* [TASK ITEM]:
Give back every line of the material exactly. Skip the pictures.

* [MATERIAL TO PROCESS]:
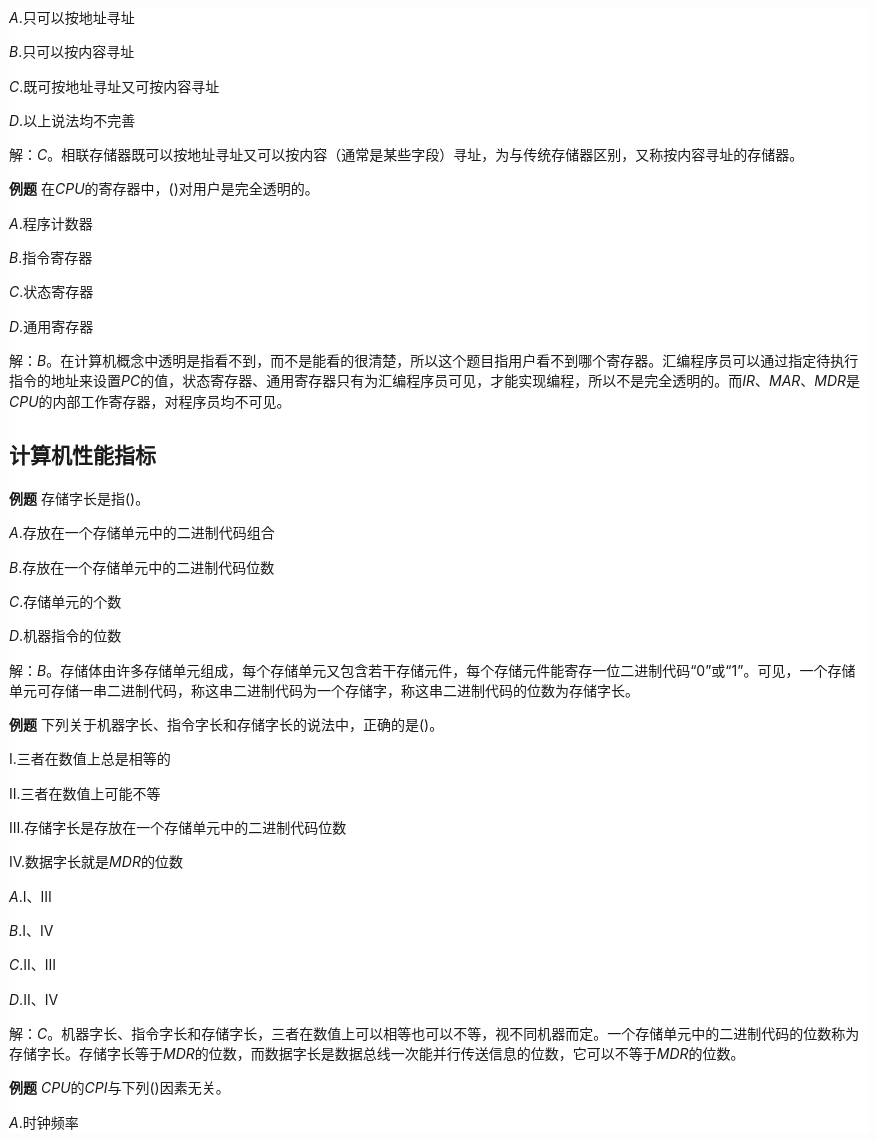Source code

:$A.$只可以按地址寻址

$B.$只可以按内容寻址

$C.$既可按地址寻址又可按内容寻址

$D.$以上说法均不完善

解：$C$。相联存储器既可以按地址寻址又可以按内容（通常是某些字段）寻址，为与传统存储器区别，又称按内容寻址的存储器。

**例题** 在$CPU$的寄存器中，()对用户是完全透明的。

$A.$程序计数器

$B.$指令寄存器

$C.$状态寄存器

$D.$通用寄存器

解：$B$。在计算机概念中透明是指看不到，而不是能看的很清楚，所以这个题目指用户看不到哪个寄存器。汇编程序员可以通过指定待执行指令的地址来设置$PC$的值，状态寄存器、通用寄存器只有为汇编程序员可见，才能实现编程，所以不是完全透明的。而$IR$、$MAR$、$MDR$是$CPU$的内部工作寄存器，对程序员均不可见。

## 计算机性能指标

**例题** 存储字长是指()。

$A.$存放在一个存储单元中的二进制代码组合

$B.$存放在一个存储单元中的二进制代码位数

$C.$存储单元的个数

$D.$机器指令的位数

解：$B$。存储体由许多存储单元组成，每个存储单元又包含若干存储元件，每个存储元件能寄存一位二进制代码“$0$”或“$1$”。可见，一个存储单元可存储一串二进制代码，称这串二进制代码为一个存储字，称这串二进制代码的位数为存储字长。

**例题** 下列关于机器字长、指令字长和存储字长的说法中，正确的是()。

Ⅰ.三者在数值上总是相等的

Ⅱ.三者在数值上可能不等

Ⅲ.存储字长是存放在一个存储单元中的二进制代码位数

Ⅳ.数据字长就是$MDR$的位数

$A.$Ⅰ、Ⅲ

$B.$Ⅰ、Ⅳ

$C.$Ⅱ、Ⅲ

$D.$Ⅱ、Ⅳ

解：$C$。机器字长、指令字长和存储字长，三者在数值上可以相等也可以不等，视不同机器而定。一个存储单元中的二进制代码的位数称为存储字长。存储字长等于$MDR$的位数，而数据字长是数据总线一次能并行传送信息的位数，它可以不等于$MDR$的位数。

**例题** $CPU$的$CPI$与下列()因素无关。

$A.$时钟频率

* [RESPONSE TO THIS TASK]:
Source code

:$A.$只可以按地址寻址

$B.$只可以按内容寻址

$C.$既可按地址寻址又可按内容寻址

$D.$以上说法均不完善

解：$C$。相联存储器既可以按地址寻址又可以按内容（通常是某些字段）寻址，为与传统存储器区别，又称按内容寻址的存储器。

**例题** 在$CPU$的寄存器中，()对用户是完全透明的。

$A.$程序计数器

$B.$指令寄存器

$C.$状态寄存器

$D.$通用寄存器

解：$B$。在计算机概念中透明是指看不到，而不是能看的很清楚，所以这个题目指用户看不到哪个寄存器。汇编程序员可以通过指定待执行指令的地址来设置$PC$的值，状态寄存器、通用寄存器只有为汇编程序员可见，才能实现编程，所以不是完全透明的。而$IR$、$MAR$、$MDR$是$CPU$的内部工作寄存器，对程序员均不可见。

## 计算机性能指标

**例题** 存储字长是指()。

$A.$存放在一个存储单元中的二进制代码组合

$B.$存放在一个存储单元中的二进制代码位数

$C.$存储单元的个数

$D.$机器指令的位数

解：$B$。存储体由许多存储单元组成，每个存储单元又包含若干存储元件，每个存储元件能寄存一位二进制代码“$0$”或“$1$”。可见，一个存储单元可存储一串二进制代码，称这串二进制代码为一个存储字，称这串二进制代码的位数为存储字长。

**例题** 下列关于机器字长、指令字长和存储字长的说法中，正确的是()。

Ⅰ.三者在数值上总是相等的

Ⅱ.三者在数值上可能不等

Ⅲ.存储字长是存放在一个存储单元中的二进制代码位数

Ⅳ.数据字长就是$MDR$的位数

$A.$Ⅰ、Ⅲ

$B.$Ⅰ、Ⅳ

$C.$Ⅱ、Ⅲ

$D.$Ⅱ、Ⅳ

解：$C$。机器字长、指令字长和存储字长，三者在数值上可以相等也可以不等，视不同机器而定。一个存储单元中的二进制代码的位数称为存储字长。存储字长等于$MDR$的位数，而数据字长是数据总线一次能并行传送信息的位数，它可以不等于$MDR$的位数。

**例题** $CPU$的$CPI$与下列()因素无关。

$A.$时钟频率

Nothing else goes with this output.